The grants, totaling nearly $3.5 million from the U.S. Substance Abuse and Mental Health Services Administration, are aimed at providing outreach, screening, prevention and treatment.
“These funds will help us prevent disease and promote good health in individuals and vulnerable communities,” said Dr. Roberto Villarreal, senior vice president for research and information management at University Health System. “We’ll be able to expand access to a wide range of services.”
StrongARM (Addiction Recovery for Men) is a five-year, $2.49 million program to expand and enhance substance abuse treatment, behavioral health and HIV services for adult men with substance abuse disorders who are at risk or living with HIV. Services will include peer navigation, case management, peer recovery support, trauma-related services, and HIV and hepatitis testing and links to care.

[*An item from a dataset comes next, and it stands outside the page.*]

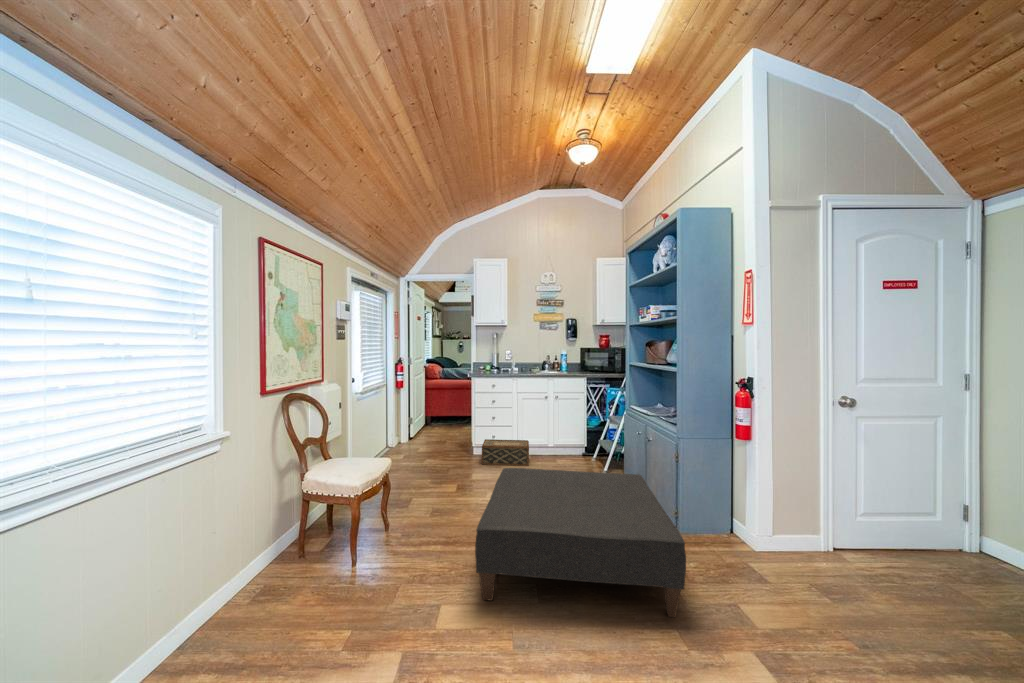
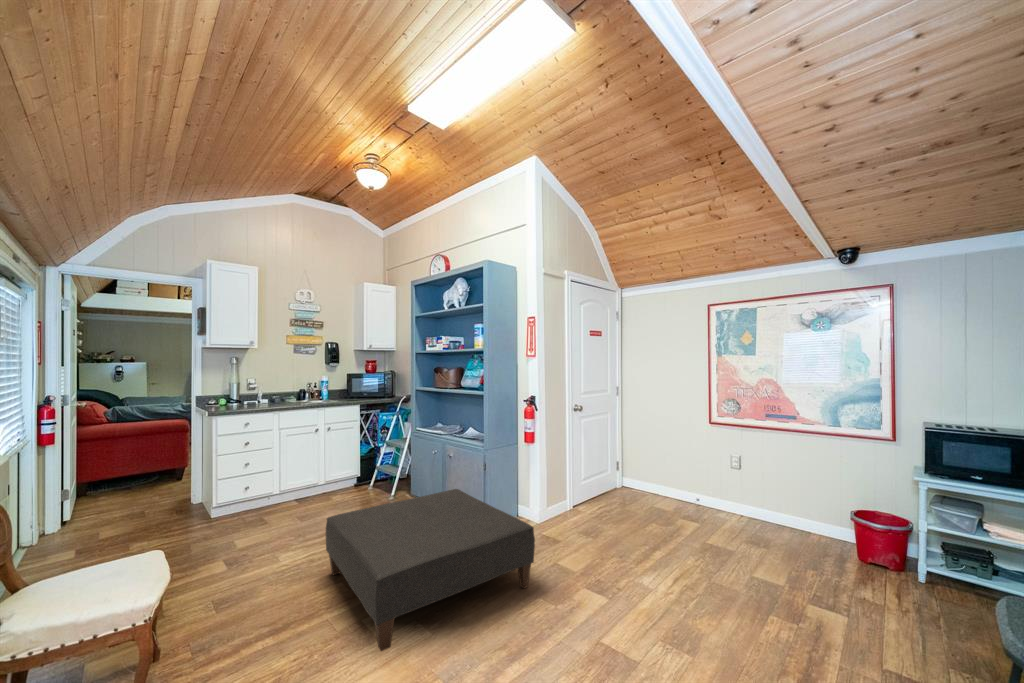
woven basket: present [482,439,529,466] -> none [233,484,304,528]

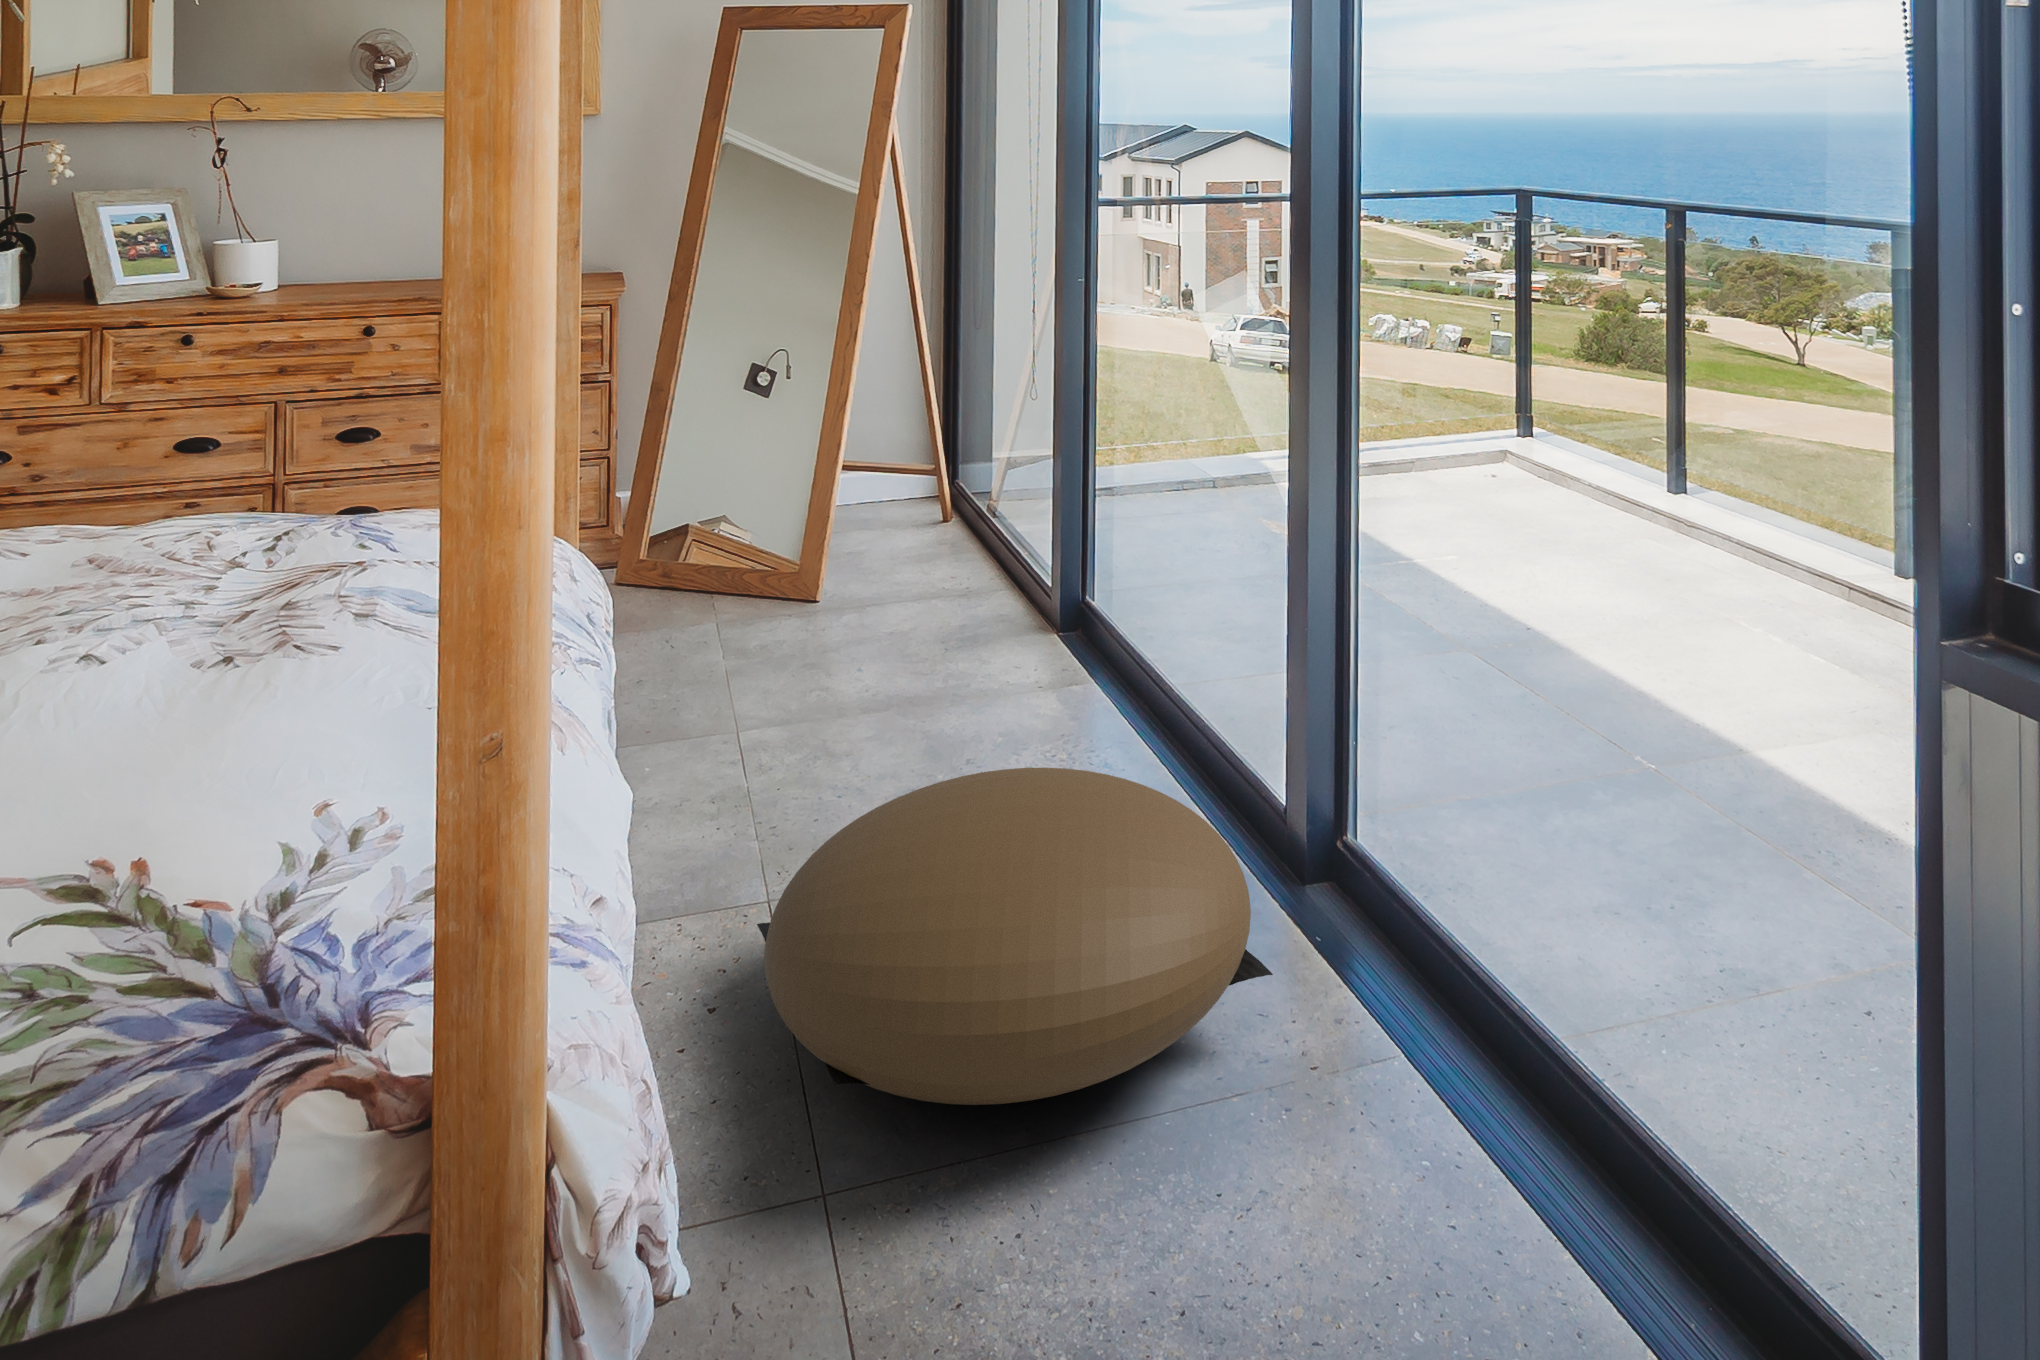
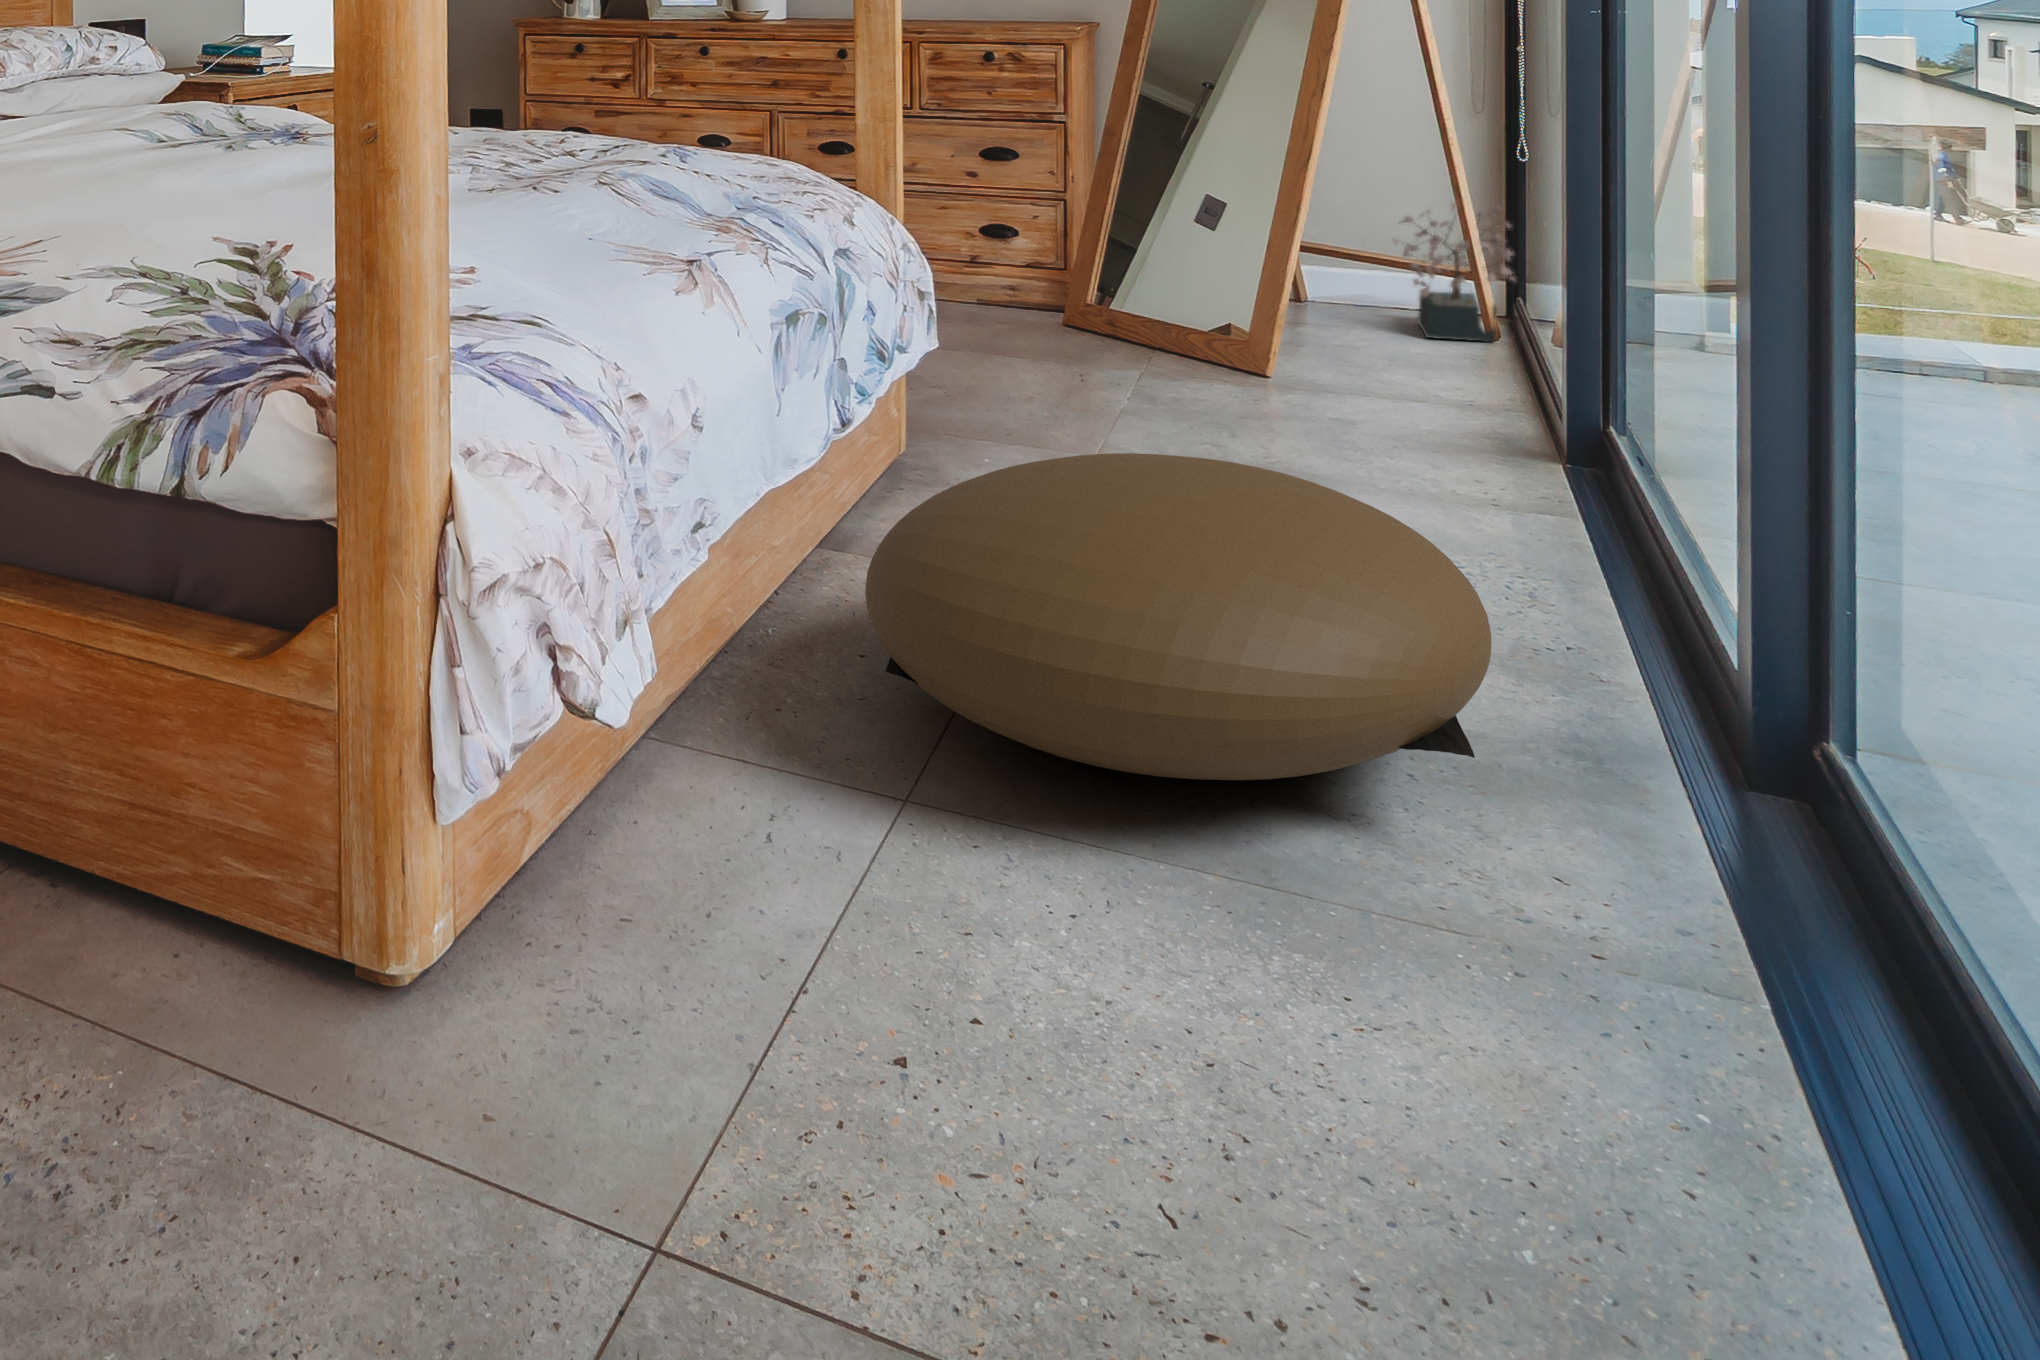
decorative plant: none [890,430,987,549] -> present [1394,203,1515,342]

A second award of $999,983 over five years will fund Project NExT (Navigate, Engage, Connect, Test), a peer-navigation program for men ages 18 to 24 at risk for substance abuse and HIV. Services will include outreach, intensive case management, testing for HIV and viral hepatitis, evidence-based substance abuse and HIV prevention education, referrals for housing support services, and help with obtaining HIV and hepatitis care.
Both programs are designed to reach members of racial and ethnic minority groups, particularly young adults. They support the 90-90-90 treatment target by 2020 of 90 percent of all people living with HIV knowing their HIV status, 90 percent of all people with diagnosed HIV infection receiving sustained antiretroviral therapy and 90 percent of all people receiving antiretroviral therapy having viral suppression.